Joint position lists

+ + +

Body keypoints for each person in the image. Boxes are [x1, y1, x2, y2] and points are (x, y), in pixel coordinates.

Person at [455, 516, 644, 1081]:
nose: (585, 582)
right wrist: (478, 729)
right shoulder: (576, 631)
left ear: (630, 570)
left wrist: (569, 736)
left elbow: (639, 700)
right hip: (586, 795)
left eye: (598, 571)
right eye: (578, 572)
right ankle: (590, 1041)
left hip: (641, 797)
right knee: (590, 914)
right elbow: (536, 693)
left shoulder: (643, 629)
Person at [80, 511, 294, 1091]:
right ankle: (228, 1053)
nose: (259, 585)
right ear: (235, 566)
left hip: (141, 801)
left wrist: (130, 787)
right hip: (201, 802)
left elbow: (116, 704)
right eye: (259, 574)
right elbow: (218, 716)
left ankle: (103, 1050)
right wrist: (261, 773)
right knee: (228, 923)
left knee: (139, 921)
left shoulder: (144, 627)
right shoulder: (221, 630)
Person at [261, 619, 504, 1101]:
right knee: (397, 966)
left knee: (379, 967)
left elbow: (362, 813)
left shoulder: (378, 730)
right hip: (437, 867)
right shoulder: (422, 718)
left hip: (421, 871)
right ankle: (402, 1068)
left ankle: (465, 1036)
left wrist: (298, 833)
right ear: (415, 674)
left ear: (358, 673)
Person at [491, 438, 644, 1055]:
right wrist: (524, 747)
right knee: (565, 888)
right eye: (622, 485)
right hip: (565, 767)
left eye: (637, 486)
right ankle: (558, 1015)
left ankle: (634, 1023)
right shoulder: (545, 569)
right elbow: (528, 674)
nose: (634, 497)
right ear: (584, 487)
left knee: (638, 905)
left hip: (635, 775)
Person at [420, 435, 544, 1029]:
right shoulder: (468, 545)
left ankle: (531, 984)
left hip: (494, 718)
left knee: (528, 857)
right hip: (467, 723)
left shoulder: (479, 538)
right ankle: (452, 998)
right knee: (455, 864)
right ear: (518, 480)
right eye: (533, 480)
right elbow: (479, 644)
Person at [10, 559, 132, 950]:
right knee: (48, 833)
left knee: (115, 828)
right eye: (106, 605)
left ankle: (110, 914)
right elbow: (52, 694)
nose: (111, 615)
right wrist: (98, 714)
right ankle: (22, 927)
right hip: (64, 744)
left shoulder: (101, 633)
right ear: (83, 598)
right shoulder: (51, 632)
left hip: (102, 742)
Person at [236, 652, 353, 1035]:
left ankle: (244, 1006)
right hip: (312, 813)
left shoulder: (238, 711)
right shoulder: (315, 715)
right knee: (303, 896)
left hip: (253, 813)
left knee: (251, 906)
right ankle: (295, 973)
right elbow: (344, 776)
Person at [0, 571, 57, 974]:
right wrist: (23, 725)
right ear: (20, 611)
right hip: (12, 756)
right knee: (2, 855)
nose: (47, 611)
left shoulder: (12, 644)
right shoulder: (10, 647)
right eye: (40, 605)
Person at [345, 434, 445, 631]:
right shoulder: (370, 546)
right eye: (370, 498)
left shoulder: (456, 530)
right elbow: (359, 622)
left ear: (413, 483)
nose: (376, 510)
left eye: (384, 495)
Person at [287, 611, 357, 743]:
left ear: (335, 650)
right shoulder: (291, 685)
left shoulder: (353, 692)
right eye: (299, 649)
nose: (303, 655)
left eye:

+ + +

GOAL OF THE EXERCISE
The answer must hold exactly the lines of the entries above, from the first line through the line that contains "left knee: (115, 828)", and no others.

RESULT
Body keypoints for each person in the image. Boxes are [x1, y1, x2, y2] and points are (x, y), in pixel coordinates.

Person at [455, 516, 644, 1081]:
nose: (585, 582)
right wrist: (478, 729)
right shoulder: (576, 631)
left ear: (630, 570)
left wrist: (569, 736)
left elbow: (639, 700)
right hip: (586, 795)
left eye: (598, 571)
right eye: (578, 572)
right ankle: (590, 1041)
left hip: (641, 797)
right knee: (590, 914)
right elbow: (536, 693)
left shoulder: (643, 629)
Person at [80, 511, 294, 1091]:
right ankle: (228, 1053)
nose: (259, 585)
right ear: (235, 566)
left hip: (141, 801)
left wrist: (130, 787)
right hip: (201, 802)
left elbow: (116, 704)
right eye: (259, 574)
right elbow: (218, 716)
left ankle: (103, 1050)
right wrist: (261, 773)
right knee: (228, 923)
left knee: (139, 921)
left shoulder: (144, 627)
right shoulder: (221, 630)
Person at [261, 619, 504, 1101]:
right knee: (397, 966)
left knee: (379, 967)
left elbow: (362, 813)
left shoulder: (378, 730)
right hip: (437, 867)
right shoulder: (422, 718)
left hip: (421, 871)
right ankle: (402, 1068)
left ankle: (465, 1036)
left wrist: (298, 833)
right ear: (415, 674)
left ear: (358, 673)
Person at [491, 438, 644, 1055]:
right wrist: (524, 747)
right knee: (565, 888)
right eye: (622, 485)
right hip: (565, 767)
left eye: (637, 486)
right ankle: (558, 1015)
left ankle: (634, 1023)
right shoulder: (545, 569)
right elbow: (528, 674)
nose: (634, 497)
right ear: (584, 487)
left knee: (638, 905)
left hip: (635, 775)
Person at [420, 435, 544, 1029]:
right shoulder: (468, 545)
left ankle: (531, 984)
left hip: (494, 718)
left knee: (528, 857)
right hip: (467, 723)
left shoulder: (479, 538)
right ankle: (452, 998)
right knee: (455, 864)
right ear: (518, 480)
right eye: (533, 480)
right elbow: (479, 644)
Person at [10, 559, 132, 950]:
right knee: (48, 833)
left knee: (115, 828)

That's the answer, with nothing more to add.